さっきの猫パンチにより寝る気分ではなくなった私は部屋のあたりを見渡した。
そしてやはり、目がいく先は決まっていて…玄関の扉だ。
「…やっぱり、気になるわ、あのドア」
仮に玄関としている場所の扉が外れていてプライバシーのかけらもない。外から見たら内側がほとんど丸見えで不用心すぎる。
「初日で壊しちゃったからなぁ…」
壊したというか、外れたというか…とぶつくさ言いながらドアの方へ向かった。
「どのくらい古いんだろ…」
と言って扉を付けていた場所を見るとほとんどの木が少し虫に食われている状態だった。そして冒頭の台詞に戻る。
ドアを付け替えるって問題ではない。だが、アトリエ全体が悲鳴をあげているわけでもなく綺麗な状態で保たれている。数年間、使われてない割に綺麗だ。しかし現では、煤や埃があって蜘蛛の巣もある。だから古いのは変わらない。
「はずれたドアは…あんまり傷んでない…蝶番が錆びてて取れたのか…」
扉の蝶番が着いていたところを見るとボロボロになっている。そういえばと思い、"Warehouse"と書かれた扉を開き、中を覗いてみると…とてつもなく酷い場所だった。部屋は埃まりれで、汚部屋と言っていいほどの物の多さとゴミだらけだった。確かに、母は片付けるのがあまり得意ではなかった。代わりに父が補っていた感じだった。が…にしてもこれは酷すぎる…
「うわぁ…これは…ひどい…」
と言いながら部屋に入ると布を被った場所が1部異様な空間を作っていた
「なにこれ…?」
恐る恐る近づいて行くと、そこにあったのは鍵付きの金庫みたいな箱と茶色く日焼けした封筒が2通あった。
「手紙かなにか入ってる感じのやつだ…!!でも…誰の?」
封筒には蝋がくっついたままでまだ開けられてないものだった。表面を見ると"Dear Loving person"と書いていた。
「ディ…ァ?ラビー、ング…??なにこれ?どういう意味?」
よく分からないからいいや、と思いそのまま放置した。ゴッ…と足先をぶつけて悶える私。
「…ッ痛ったぁ…なにこれぇ…もぉ…」
そこにはとひらがなで書いていた工具箱を見つけた。
「なんで平仮名で書いてるんだろうか…お母さん不思議すぎる…」
でも工具箱らしいし持ってってみるか、と鼻歌を歌いながらその部屋を出た。

****

「さて開封してみますか!!」
と工具箱らしい箱を開けてみるとまた、手紙が入っていた。今度は日本語で、"これを開ける時への私へ"と書かれていた。
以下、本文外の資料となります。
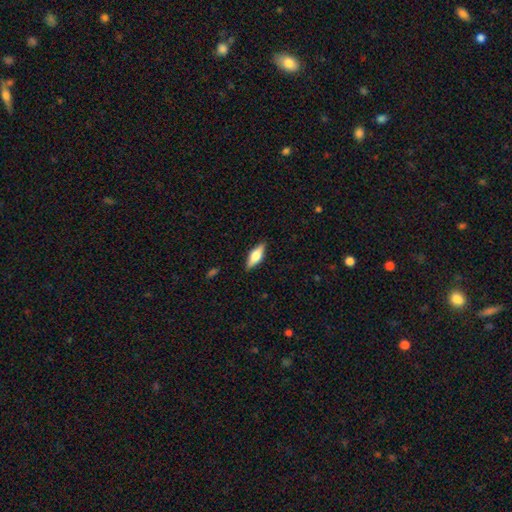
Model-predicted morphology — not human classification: Q: Smooth or featured?
A: smooth (52%); runner-up: featured or disk (41%)
Q: How rounded?
A: in between (64%); runner-up: cigar-shaped (33%)
Q: Merging?
A: none (88%); runner-up: minor disturbance (9%)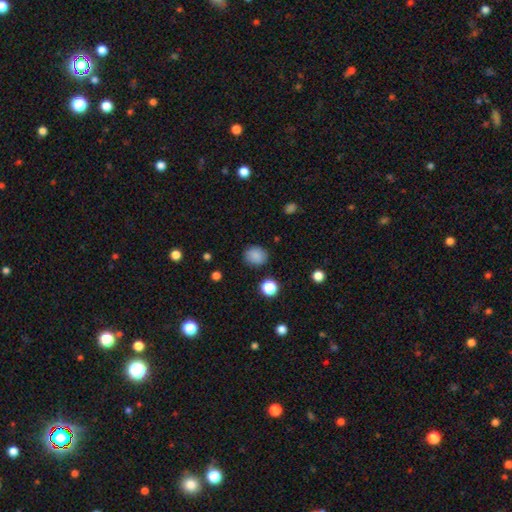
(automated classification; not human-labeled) Smooth or featured?
  - smooth: 85% *
  - star or artifact: 10%
  - featured or disk: 4%
How rounded?
  - round: 72% *
  - in between: 27%
  - cigar-shaped: 1%
Merging?
  - none: 85% *
  - minor disturbance: 10%
  - major disturbance: 3%
  - merger: 2%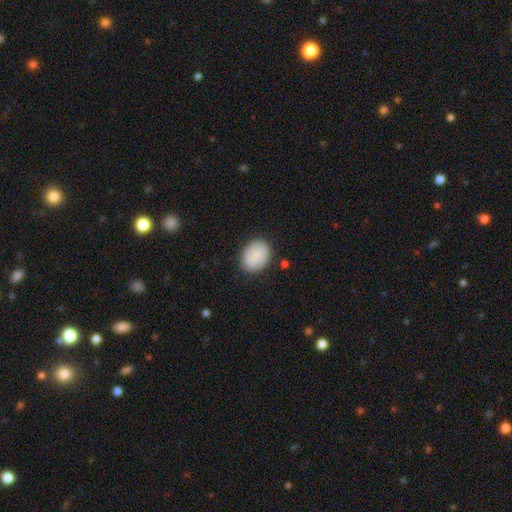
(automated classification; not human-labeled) This is likely a smooth galaxy (78%). How rounded: possibly in between (50%). Merging: clearly none (85%).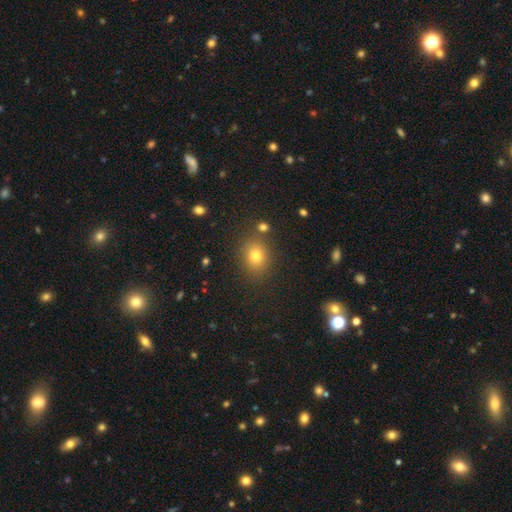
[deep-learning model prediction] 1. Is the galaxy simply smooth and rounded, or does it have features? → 77% smooth, 15% star or artifact, 8% featured or disk.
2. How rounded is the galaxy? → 57% round, 42% in between, 1% cigar-shaped.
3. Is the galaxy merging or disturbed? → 82% none, 10% minor disturbance, 5% merger, 3% major disturbance.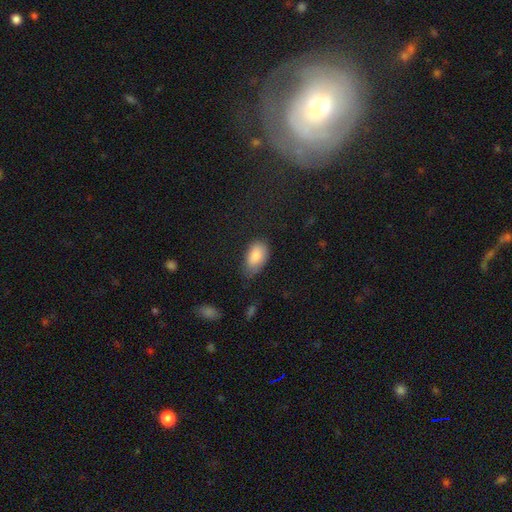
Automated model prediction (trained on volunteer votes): Smooth or featured? Predicted: smooth (p=0.85). How rounded? Predicted: in between (p=0.92). Merging? Predicted: none (p=0.59).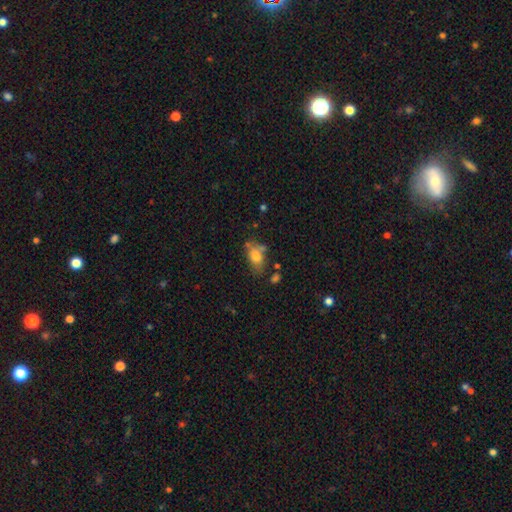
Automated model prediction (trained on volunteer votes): A smooth galaxy with no disk features (75%) that is in between round and cigar-shaped (83%).

Vote fractions:
- Smooth or featured? smooth: 75% / featured or disk: 16% / star or artifact: 10%
- How rounded? in between: 83% / round: 14% / cigar-shaped: 3%
- Merging? none: 51% / minor disturbance: 25% / merger: 15% / major disturbance: 10%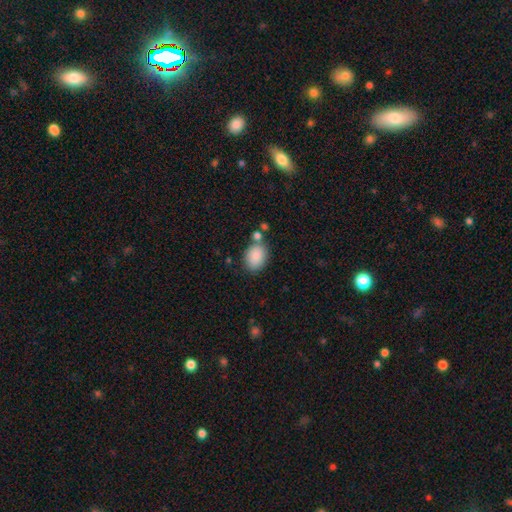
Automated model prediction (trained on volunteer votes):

「あれ、これお母さんじゃん、なんて書いてるんだろ…」
と中身を見ると、
私は漢字が苦手なので平仮名で書いておきました。これはこうぐばこです。多分、入口のとびらがこわれてしまうとおもうので、ちょうつがいと、修理にひつよなものを入れておきました。だからこわれた時に自分で直してね!
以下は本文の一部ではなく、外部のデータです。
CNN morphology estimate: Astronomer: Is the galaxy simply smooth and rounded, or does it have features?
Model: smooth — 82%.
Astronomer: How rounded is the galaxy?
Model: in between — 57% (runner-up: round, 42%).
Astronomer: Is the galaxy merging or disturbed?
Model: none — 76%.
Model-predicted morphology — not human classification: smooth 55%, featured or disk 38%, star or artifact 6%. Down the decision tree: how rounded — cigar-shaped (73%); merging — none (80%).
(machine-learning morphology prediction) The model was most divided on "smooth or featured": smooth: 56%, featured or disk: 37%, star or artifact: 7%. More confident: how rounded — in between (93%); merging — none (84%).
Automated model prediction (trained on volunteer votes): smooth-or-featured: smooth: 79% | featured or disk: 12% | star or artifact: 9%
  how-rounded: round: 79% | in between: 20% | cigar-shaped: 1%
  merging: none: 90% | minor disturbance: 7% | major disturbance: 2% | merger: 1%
と…漢字が苦手と書いていあるのに所々漢字で書いているのは母らしく、私は笑みをこぼした。
母の手紙通り、扉の修理に向かった。

*****

暫くして、扉が治った。
「よし!これで大丈夫でしょ!!」
1人でも結構何とかなったなぁと扉の方に目を向けようやく、玄関マットが役にたっている感じだ。すると後ろから可愛らしい声とちょっと不貞腐れた声が聞こえてきた。
「にゃぁーお」
「うにゃー」
と。おはようって笑みを浮かべ笑いかけると白い猫がすりすりしてきた。
「超ふわふわじゃんっ…おぉ…めっちゃ気持ちぃ…」
と堪能していると頭をバシッと引張叩かれた。
「痛っ!?またなの!?」
どうやらこの黒い猫は白い猫と私が仲良くしているのが気に食わないらしい…なんて独占欲が強い猫…とも思っていた頃、いつも設定している携帯のアラームが8:00になったことを知らせてきた。
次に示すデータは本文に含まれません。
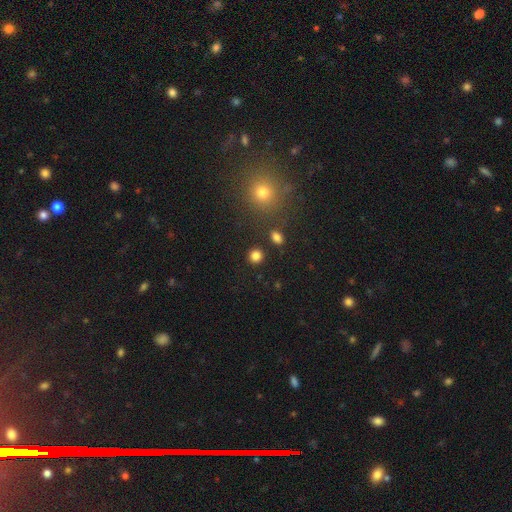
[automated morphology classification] Smooth or featured: smooth — 83% (star or artifact — 13%)
How rounded: round — 89% (in between — 10%)
Merging: none — 87% (minor disturbance — 6%)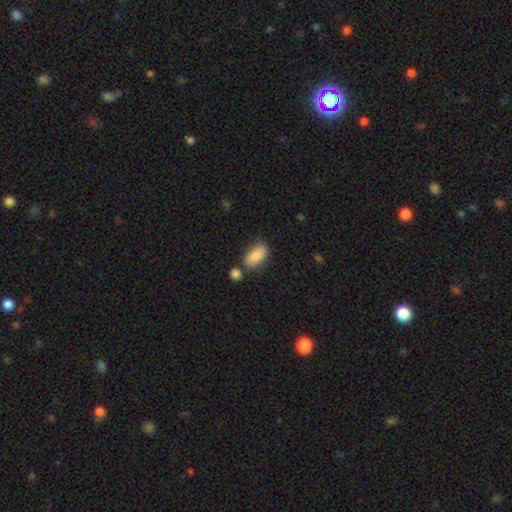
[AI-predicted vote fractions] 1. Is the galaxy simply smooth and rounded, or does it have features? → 86% smooth, 7% featured or disk, 7% star or artifact.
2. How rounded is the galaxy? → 91% in between, 5% cigar-shaped, 4% round.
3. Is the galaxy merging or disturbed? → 67% none, 16% minor disturbance, 13% merger, 4% major disturbance.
「もうそんな時間かぁ…お腹すいたしー、ご飯にしよー」と冷蔵庫を見てみると、今食べる分はあるが、今日の夜の分は無さそうだ。
「ご飯食べたら、お買い物に行こーと…」
ちらっと2匹の方を見る
「ついでに猫缶も買ってくるかな…」
ボソッと言いながら朝食の準備を始めた私は、冷蔵庫を閉めて今日することを考えながら手を動かしていた。